* To-do item *
Reproduce verbatim the lines of the material below, starting at the line with "kann den Blutdruck" and ending at the line with "εμπλουτισμό", both inclusive; skip the rest.

------------

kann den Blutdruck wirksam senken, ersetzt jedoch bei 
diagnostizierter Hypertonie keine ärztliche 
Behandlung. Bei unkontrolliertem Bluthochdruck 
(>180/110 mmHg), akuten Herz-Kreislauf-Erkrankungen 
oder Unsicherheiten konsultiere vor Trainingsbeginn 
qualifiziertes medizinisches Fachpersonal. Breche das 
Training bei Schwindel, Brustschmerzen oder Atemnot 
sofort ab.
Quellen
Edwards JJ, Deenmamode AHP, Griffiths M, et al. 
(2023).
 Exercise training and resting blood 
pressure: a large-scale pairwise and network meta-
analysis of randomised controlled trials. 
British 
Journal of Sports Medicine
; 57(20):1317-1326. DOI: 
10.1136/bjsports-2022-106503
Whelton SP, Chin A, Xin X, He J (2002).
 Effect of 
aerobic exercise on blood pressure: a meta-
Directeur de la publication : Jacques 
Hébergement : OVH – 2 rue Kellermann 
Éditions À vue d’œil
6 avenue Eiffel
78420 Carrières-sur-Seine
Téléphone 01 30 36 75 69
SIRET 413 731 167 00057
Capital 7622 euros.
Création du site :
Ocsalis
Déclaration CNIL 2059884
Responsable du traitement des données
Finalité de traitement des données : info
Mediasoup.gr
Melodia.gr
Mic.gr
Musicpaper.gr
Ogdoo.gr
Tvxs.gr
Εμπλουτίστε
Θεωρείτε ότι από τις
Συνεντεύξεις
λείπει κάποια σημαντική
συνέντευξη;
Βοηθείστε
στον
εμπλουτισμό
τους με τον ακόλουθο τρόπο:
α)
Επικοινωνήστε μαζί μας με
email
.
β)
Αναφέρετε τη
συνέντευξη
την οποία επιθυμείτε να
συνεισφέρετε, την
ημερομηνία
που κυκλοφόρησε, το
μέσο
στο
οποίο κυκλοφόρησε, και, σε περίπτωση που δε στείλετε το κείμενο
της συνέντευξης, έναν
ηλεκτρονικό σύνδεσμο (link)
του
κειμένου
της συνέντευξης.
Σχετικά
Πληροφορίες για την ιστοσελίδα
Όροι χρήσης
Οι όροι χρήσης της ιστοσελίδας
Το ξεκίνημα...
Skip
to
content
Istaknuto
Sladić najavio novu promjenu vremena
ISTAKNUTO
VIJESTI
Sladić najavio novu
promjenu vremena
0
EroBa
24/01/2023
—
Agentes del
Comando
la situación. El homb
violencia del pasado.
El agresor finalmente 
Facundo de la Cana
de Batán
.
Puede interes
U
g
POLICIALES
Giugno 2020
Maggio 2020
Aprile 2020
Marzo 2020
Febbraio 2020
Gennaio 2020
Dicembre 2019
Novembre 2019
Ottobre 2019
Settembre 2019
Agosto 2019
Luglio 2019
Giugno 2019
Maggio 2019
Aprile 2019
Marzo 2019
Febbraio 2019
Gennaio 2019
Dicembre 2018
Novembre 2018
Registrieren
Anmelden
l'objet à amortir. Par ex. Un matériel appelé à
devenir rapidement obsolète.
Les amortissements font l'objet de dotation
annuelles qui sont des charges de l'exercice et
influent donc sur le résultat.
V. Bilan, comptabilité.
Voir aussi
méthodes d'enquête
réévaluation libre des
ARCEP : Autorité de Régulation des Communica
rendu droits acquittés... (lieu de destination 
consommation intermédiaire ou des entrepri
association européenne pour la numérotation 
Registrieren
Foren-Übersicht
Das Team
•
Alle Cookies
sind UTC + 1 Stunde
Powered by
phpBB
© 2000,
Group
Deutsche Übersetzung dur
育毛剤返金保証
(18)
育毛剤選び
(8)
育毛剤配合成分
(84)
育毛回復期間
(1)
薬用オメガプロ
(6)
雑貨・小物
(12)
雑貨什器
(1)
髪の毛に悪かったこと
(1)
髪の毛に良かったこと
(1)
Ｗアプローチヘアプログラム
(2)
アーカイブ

------------

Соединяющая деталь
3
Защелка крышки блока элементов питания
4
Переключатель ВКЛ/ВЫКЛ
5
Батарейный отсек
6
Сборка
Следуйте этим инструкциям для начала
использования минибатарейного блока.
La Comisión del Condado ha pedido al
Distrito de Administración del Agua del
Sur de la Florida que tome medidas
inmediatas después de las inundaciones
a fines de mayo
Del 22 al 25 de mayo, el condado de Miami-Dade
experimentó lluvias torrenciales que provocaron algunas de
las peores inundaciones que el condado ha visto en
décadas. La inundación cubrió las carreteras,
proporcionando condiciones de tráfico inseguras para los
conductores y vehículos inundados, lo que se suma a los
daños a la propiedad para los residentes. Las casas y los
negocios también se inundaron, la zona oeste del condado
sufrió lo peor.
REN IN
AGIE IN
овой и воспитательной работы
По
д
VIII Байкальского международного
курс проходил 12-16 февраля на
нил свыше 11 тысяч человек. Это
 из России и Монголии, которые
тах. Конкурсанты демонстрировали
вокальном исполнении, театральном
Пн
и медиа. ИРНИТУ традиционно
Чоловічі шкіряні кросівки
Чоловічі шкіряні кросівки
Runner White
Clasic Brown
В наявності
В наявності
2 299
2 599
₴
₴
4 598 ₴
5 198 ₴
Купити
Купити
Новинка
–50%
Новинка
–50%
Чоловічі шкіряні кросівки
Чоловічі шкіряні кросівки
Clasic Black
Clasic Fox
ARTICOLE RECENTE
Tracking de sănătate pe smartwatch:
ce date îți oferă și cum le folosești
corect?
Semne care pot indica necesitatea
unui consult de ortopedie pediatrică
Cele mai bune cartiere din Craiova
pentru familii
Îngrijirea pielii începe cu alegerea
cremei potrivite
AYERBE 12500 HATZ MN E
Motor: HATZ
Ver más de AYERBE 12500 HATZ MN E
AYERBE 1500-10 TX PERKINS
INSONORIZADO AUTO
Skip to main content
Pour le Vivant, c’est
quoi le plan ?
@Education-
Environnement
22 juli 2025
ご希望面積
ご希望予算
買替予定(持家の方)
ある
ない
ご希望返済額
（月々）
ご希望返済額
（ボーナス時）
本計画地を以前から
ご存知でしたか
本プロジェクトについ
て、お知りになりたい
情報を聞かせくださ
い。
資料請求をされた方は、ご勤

------------

* Task result *
kann den Blutdruck wirksam senken, ersetzt jedoch bei 
diagnostizierter Hypertonie keine ärztliche 
Behandlung. Bei unkontrolliertem Bluthochdruck 
(>180/110 mmHg), akuten Herz-Kreislauf-Erkrankungen 
oder Unsicherheiten konsultiere vor Trainingsbeginn 
qualifiziertes medizinisches Fachpersonal. Breche das 
Training bei Schwindel, Brustschmerzen oder Atemnot 
sofort ab.
Quellen
Edwards JJ, Deenmamode AHP, Griffiths M, et al. 
(2023).
 Exercise training and resting blood 
pressure: a large-scale pairwise and network meta-
analysis of randomised controlled trials. 
British 
Journal of Sports Medicine
; 57(20):1317-1326. DOI: 
10.1136/bjsports-2022-106503
Whelton SP, Chin A, Xin X, He J (2002).
 Effect of 
aerobic exercise on blood pressure: a meta-
Directeur de la publication : Jacques 
Hébergement : OVH – 2 rue Kellermann 
Éditions À vue d’œil
6 avenue Eiffel
78420 Carrières-sur-Seine
Téléphone 01 30 36 75 69
SIRET 413 731 167 00057
Capital 7622 euros.
Création du site :
Ocsalis
Déclaration CNIL 2059884
Responsable du traitement des données
Finalité de traitement des données : info
Mediasoup.gr
Melodia.gr
Mic.gr
Musicpaper.gr
Ogdoo.gr
Tvxs.gr
Εμπλουτίστε
Θεωρείτε ότι από τις
Συνεντεύξεις
λείπει κάποια σημαντική
συνέντευξη;
Βοηθείστε
στον
εμπλουτισμό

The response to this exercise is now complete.